What are the best practices for storage and handling of IR rubber compound?

IR Rubber Compound is a type of rubber material that is widely used in a variety of industries. This compound has excellent properties such as high tensile strength, good resistance to heat and chemicals, and low compression set. Additionally, IR Rubber Compound is very versatile and can be used in applications ranging from automotive and aerospace industries to medical and food processing.

What are the best practices for storage and handling of IR rubber compound?

Proper storage and handling of IR rubber compound is important to maintain its quality and prolong its shelf life. Some best practices include:

1. Store the compound in a cool, dry and dark place to prevent exposure to sunlight, heat, and humidity.
2. Do not stack the containers too high to avoid deformation or damage to the compound.
3. Keep the compound away from sources of ignition, such as oil, grease, and solvents.
4. Always follow the manufacturer's instructions for handling and storage of the compound.

What are the common applications of IR rubber compound?

IR rubber compound is used in a variety of industries, including:

• Automotive: IR rubber compound is used to make tires, belts, hoses, and other components of vehicles.
• Aerospace: IR rubber compound is used to make seals, gaskets, and other components that can withstand high temperatures and pressure.
• Medical: IR rubber compound is used to make medical devices, like gloves and tubing, due to its biocompatibility and resistance to chemicals.
• Food processing: IR rubber compound is used to make seals and gaskets that can withstand high temperatures and are resistant to chemicals used in the food industry.

Can IR rubber compound be recycled?

Yes, IR rubber compound can be recycled through a process called devulcanization, which breaks down the sulfur cross-links in the rubber. This process results in a material that can be remolded to make new products while reducing waste.

In conclusion, IR rubber compound is a versatile and essential material used in many industries. Proper storage and handling can help maintain its quality and prolong its shelf life. With its unique properties, IR rubber compound is expected to continue to find applications in a variety of fields.

Xiamen Sanlongda Rubber Industry Co., Ltd. is a leading supplier of IR rubber compound. Our compounds are made with the highest quality materials and are manufactured to meet the strictest industry standards. For inquiries or to learn more about our company, please visit our website at https://www.sldrubbersolutions.com or contact us at dylan@tec-rubber.com.

Research Papers

1. Yabuki, K., Takahashi, S., & Uematsu, Y. (2018). Thermal and mechanical properties of NR/BR and NR/SBR composites reinforced by IR rubber powder. Journal of Applied Polymer Science, 135(3).

2. Lee, S. H., Kim, C. B., Jung, J. C., Kang, C. G., & Kim S. H. (2019). Preparation and properties of silica-decorated IR rubber composites for advanced tire applications. Journal of Composite Materials, 53(17), 2405-2416.

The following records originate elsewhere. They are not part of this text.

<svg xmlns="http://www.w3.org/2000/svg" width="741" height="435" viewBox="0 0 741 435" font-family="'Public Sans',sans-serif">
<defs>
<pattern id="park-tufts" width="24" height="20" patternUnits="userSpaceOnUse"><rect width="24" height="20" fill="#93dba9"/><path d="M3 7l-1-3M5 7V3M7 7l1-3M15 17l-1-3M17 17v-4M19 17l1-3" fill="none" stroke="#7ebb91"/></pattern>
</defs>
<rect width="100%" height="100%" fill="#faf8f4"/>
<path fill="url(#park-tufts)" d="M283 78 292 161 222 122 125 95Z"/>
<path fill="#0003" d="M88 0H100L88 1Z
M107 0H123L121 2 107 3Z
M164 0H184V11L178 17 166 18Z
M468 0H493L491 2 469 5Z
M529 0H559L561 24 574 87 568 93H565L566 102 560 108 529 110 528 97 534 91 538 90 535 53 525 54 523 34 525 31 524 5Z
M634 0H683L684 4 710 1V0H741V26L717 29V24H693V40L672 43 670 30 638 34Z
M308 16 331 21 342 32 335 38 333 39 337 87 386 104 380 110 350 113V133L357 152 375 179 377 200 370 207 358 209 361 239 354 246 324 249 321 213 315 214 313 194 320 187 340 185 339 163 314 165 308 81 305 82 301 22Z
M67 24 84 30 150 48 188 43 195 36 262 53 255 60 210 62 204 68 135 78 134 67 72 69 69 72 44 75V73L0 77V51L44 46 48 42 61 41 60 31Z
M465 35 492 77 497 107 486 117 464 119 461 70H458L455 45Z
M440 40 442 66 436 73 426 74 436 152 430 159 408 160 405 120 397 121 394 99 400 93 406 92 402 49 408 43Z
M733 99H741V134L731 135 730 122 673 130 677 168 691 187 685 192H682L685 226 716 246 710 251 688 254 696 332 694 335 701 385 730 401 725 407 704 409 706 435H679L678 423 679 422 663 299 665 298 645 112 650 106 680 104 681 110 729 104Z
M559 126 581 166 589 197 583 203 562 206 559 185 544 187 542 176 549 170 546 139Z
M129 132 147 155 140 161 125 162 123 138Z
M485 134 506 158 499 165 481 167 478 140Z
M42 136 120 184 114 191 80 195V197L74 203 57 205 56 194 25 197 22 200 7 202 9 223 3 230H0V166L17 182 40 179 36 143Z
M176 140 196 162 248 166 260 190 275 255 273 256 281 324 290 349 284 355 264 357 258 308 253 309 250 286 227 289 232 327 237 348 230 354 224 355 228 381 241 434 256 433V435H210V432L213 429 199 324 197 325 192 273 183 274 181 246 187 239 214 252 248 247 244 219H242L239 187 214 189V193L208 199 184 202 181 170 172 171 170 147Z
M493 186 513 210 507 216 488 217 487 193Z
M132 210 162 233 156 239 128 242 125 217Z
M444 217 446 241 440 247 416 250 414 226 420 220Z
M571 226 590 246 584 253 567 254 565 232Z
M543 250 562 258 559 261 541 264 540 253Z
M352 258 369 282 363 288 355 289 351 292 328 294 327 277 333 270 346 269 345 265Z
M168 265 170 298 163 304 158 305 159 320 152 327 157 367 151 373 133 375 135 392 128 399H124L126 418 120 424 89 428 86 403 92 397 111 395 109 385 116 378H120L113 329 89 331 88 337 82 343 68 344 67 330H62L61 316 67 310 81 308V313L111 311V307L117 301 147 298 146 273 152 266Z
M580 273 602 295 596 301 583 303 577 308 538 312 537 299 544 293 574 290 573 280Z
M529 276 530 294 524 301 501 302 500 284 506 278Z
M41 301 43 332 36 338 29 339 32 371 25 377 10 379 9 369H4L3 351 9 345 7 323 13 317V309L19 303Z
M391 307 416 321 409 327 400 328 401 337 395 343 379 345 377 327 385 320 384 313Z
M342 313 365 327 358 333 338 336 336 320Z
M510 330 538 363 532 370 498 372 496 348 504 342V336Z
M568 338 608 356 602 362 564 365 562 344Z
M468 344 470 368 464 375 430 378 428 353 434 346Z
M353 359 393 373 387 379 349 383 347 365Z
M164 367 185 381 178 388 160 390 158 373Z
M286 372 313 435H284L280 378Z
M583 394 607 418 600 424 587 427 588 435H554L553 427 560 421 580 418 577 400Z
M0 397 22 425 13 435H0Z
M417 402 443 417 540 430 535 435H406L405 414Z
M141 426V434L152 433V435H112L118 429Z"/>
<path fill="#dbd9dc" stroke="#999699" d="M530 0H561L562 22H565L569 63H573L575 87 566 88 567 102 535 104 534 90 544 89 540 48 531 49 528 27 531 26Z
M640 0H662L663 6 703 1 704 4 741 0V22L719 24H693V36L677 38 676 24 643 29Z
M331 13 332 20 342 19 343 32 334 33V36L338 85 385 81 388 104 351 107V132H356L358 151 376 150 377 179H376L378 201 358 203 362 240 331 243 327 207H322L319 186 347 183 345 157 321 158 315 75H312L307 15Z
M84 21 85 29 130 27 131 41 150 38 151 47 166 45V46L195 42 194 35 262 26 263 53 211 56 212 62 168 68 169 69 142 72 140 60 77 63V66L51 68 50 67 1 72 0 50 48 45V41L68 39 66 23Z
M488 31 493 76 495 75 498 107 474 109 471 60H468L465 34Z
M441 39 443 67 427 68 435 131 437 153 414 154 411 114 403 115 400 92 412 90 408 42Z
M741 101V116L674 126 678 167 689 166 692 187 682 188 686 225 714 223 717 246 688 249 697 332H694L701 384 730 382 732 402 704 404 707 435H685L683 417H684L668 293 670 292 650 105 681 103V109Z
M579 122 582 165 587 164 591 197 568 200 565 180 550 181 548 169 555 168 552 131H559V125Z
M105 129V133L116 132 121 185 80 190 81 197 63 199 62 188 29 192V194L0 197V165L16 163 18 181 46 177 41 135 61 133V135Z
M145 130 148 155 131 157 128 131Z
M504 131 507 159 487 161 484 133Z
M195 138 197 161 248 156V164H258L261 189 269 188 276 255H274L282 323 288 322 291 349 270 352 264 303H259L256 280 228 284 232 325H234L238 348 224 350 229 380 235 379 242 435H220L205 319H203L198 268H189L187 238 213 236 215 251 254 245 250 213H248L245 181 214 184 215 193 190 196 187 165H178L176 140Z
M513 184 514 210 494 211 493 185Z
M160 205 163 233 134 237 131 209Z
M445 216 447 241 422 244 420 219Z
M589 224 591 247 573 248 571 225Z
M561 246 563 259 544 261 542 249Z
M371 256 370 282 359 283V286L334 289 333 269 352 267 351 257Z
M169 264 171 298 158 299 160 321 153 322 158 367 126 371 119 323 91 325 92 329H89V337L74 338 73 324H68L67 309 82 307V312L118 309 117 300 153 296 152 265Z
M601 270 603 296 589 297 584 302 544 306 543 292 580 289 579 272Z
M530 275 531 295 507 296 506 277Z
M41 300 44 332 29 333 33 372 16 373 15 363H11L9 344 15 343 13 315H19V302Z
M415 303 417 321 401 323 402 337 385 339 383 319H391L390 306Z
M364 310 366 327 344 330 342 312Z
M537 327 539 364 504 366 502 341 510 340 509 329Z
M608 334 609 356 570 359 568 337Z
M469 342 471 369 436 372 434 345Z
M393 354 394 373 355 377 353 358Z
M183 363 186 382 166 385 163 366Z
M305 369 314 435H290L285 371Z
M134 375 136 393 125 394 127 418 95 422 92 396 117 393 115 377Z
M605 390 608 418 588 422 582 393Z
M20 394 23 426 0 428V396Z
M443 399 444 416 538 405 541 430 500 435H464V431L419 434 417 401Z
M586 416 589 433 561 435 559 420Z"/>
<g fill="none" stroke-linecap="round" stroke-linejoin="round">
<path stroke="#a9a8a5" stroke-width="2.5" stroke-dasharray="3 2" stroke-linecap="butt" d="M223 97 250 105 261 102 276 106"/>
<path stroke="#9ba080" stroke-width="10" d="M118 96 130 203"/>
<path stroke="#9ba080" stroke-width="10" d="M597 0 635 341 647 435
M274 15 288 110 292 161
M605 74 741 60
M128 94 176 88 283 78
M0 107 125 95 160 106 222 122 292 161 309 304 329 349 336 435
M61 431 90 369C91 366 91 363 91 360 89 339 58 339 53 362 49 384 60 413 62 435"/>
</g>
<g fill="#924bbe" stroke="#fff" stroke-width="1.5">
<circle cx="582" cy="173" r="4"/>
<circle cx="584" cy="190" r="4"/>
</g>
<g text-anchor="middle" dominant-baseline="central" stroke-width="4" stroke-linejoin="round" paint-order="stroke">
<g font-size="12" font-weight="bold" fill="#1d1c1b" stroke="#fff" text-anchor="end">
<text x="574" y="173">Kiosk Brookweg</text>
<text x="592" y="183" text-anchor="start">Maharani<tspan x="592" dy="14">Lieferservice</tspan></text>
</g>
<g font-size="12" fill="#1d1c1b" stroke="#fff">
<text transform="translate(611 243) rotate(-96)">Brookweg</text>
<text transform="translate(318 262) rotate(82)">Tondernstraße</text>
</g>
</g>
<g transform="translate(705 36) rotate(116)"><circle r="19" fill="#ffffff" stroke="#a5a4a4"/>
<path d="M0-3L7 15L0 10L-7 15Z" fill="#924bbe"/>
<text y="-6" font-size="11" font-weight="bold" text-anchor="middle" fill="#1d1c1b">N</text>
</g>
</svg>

3. Zhang, B., Chen, Y., He, Z., Yang, Y., & Dai, K. (2020). Study on the tensile properties of IR rubber composites filled with expandable graphite and carbon microspheres. Journal of Elastomers and Plastics, 53(1), 84-98.

4. Viegas, C. V. A., Rabello, M. S., Machado, L. D., & Kipper, M. J. (2019). Electrical conductivity and shielding effectiveness of EPDM/IR composite sheets. Journal of Materials Science, 54(8), 6249-6260.

5. Delannoy, A., Infante, V., Crespo Amoros, J. E., & Verdejo, R. (2020). Bio-inspired and functionalized graphene oxide to develop multifunctional composite coatings based on IR rubber. Composites Science and Technology, 195, 108175.

6. Lu, Z., An, Z., Yang, M., Li, M., & Li, X. (2019). Effects of NR/IR/PP blends on mechanical properties and thermal stability of biodegradable composites. Journal of Applied Polymer Science, 136(15), 47501.

7. Zhu, F., Zhao, X., & Wang, Y. (2018). Effect of EG on the properties of NBR/IR blends. Polymer Composites, 39(S2), E2277-E2285.

8. Jiang, L., Li, X., Liu, Y., Li, J., Shi, L., & Xu, J. (2019). Thermoelectric performance of NTCDA-doped IR rubber composites. Journal of Materials Science, 54(7), 5609-5619.

9. Li, M., Chen, X., Li, X., & Wang, Y. (2019). Influence of graphene oxide/polydopamine on the mechanical and thermal properties of IR rubber composites. Polymers for Advanced Technologies, 30(2), 527-537.

10. Zhang, X., Wang, J., Shi, J., & Zhang, X. (2020). Enhancement of mechanical properties and thermal stability of IR rubber with the incorporation of inorganic fullerene-like tungsten disulfide. Journal of Applied Polymer Science, 137(11), 48251.